TASK DIRECTIONS >> A faithful transcription of all lines below is the expected answer.

Collected data entries:
= Beginning of Section =
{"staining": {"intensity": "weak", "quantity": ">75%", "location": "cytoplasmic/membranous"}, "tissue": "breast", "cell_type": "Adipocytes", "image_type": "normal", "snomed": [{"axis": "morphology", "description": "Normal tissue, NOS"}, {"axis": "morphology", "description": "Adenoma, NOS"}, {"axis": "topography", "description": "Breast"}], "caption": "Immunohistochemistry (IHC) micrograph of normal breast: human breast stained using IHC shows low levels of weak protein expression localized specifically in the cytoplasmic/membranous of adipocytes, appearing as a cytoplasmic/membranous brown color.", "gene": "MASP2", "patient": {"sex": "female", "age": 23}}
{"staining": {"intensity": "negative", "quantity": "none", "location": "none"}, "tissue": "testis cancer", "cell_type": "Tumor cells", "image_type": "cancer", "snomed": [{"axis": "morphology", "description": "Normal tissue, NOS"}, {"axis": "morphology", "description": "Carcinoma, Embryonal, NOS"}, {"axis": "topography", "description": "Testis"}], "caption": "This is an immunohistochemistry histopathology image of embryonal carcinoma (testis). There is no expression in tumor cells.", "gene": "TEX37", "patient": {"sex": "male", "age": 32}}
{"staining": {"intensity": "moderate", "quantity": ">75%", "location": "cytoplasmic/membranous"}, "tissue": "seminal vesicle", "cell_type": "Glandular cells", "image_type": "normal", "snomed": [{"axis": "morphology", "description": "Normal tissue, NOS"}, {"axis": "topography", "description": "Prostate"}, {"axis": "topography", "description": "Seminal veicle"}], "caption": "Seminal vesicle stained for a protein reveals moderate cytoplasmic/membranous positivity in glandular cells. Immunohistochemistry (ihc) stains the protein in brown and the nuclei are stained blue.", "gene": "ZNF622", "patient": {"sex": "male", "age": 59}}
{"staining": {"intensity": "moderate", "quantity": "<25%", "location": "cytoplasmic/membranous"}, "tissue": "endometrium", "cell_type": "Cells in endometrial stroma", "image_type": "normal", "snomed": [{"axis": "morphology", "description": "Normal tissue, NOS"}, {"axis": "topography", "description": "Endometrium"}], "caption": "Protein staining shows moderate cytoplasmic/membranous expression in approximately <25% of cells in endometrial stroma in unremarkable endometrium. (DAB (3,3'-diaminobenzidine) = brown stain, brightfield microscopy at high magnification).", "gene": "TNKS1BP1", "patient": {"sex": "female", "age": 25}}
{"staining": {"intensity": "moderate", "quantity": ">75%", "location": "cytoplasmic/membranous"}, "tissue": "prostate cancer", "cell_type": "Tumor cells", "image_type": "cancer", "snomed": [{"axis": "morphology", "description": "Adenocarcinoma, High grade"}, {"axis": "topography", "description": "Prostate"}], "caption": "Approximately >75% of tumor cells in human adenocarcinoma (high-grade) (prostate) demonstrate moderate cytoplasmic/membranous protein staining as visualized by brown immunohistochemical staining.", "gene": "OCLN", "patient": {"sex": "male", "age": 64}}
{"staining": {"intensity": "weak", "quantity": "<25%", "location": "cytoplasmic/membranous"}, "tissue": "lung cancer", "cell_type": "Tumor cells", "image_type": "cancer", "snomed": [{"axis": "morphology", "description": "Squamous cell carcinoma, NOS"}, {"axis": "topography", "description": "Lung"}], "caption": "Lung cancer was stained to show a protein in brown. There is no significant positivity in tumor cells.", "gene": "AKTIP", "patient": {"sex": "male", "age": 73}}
= End of Section =
ANSWER TO THIS TASK >>
{"staining": {"intensity": "weak", "quantity": ">75%", "location": "cytoplasmic/membranous"}, "tissue": "breast", "cell_type": "Adipocytes", "image_type": "normal", "snomed": [{"axis": "morphology", "description": "Normal tissue, NOS"}, {"axis": "morphology", "description": "Adenoma, NOS"}, {"axis": "topography", "description": "Breast"}], "caption": "Immunohistochemistry (IHC) micrograph of normal breast: human breast stained using IHC shows low levels of weak protein expression localized specifically in the cytoplasmic/membranous of adipocytes, appearing as a cytoplasmic/membranous brown color.", "gene": "MASP2", "patient": {"sex": "female", "age": 23}}
{"staining": {"intensity": "negative", "quantity": "none", "location": "none"}, "tissue": "testis cancer", "cell_type": "Tumor cells", "image_type": "cancer", "snomed": [{"axis": "morphology", "description": "Normal tissue, NOS"}, {"axis": "morphology", "description": "Carcinoma, Embryonal, NOS"}, {"axis": "topography", "description": "Testis"}], "caption": "This is an immunohistochemistry histopathology image of embryonal carcinoma (testis). There is no expression in tumor cells.", "gene": "TEX37", "patient": {"sex": "male", "age": 32}}
{"staining": {"intensity": "moderate", "quantity": ">75%", "location": "cytoplasmic/membranous"}, "tissue": "seminal vesicle", "cell_type": "Glandular cells", "image_type": "normal", "snomed": [{"axis": "morphology", "description": "Normal tissue, NOS"}, {"axis": "topography", "description": "Prostate"}, {"axis": "topography", "description": "Seminal veicle"}], "caption": "Seminal vesicle stained for a protein reveals moderate cytoplasmic/membranous positivity in glandular cells. Immunohistochemistry (ihc) stains the protein in brown and the nuclei are stained blue.", "gene": "ZNF622", "patient": {"sex": "male", "age": 59}}
{"staining": {"intensity": "moderate", "quantity": "<25%", "location": "cytoplasmic/membranous"}, "tissue": "endometrium", "cell_type": "Cells in endometrial stroma", "image_type": "normal", "snomed": [{"axis": "morphology", "description": "Normal tissue, NOS"}, {"axis": "topography", "description": "Endometrium"}], "caption": "Protein staining shows moderate cytoplasmic/membranous expression in approximately <25% of cells in endometrial stroma in unremarkable endometrium. (DAB (3,3'-diaminobenzidine) = brown stain, brightfield microscopy at high magnification).", "gene": "TNKS1BP1", "patient": {"sex": "female", "age": 25}}
{"staining": {"intensity": "moderate", "quantity": ">75%", "location": "cytoplasmic/membranous"}, "tissue": "prostate cancer", "cell_type": "Tumor cells", "image_type": "cancer", "snomed": [{"axis": "morphology", "description": "Adenocarcinoma, High grade"}, {"axis": "topography", "description": "Prostate"}], "caption": "Approximately >75% of tumor cells in human adenocarcinoma (high-grade) (prostate) demonstrate moderate cytoplasmic/membranous protein staining as visualized by brown immunohistochemical staining.", "gene": "OCLN", "patient": {"sex": "male", "age": 64}}
{"staining": {"intensity": "weak", "quantity": "<25%", "location": "cytoplasmic/membranous"}, "tissue": "lung cancer", "cell_type": "Tumor cells", "image_type": "cancer", "snomed": [{"axis": "morphology", "description": "Squamous cell carcinoma, NOS"}, {"axis": "topography", "description": "Lung"}], "caption": "Lung cancer was stained to show a protein in brown. There is no significant positivity in tumor cells.", "gene": "AKTIP", "patient": {"sex": "male", "age": 73}}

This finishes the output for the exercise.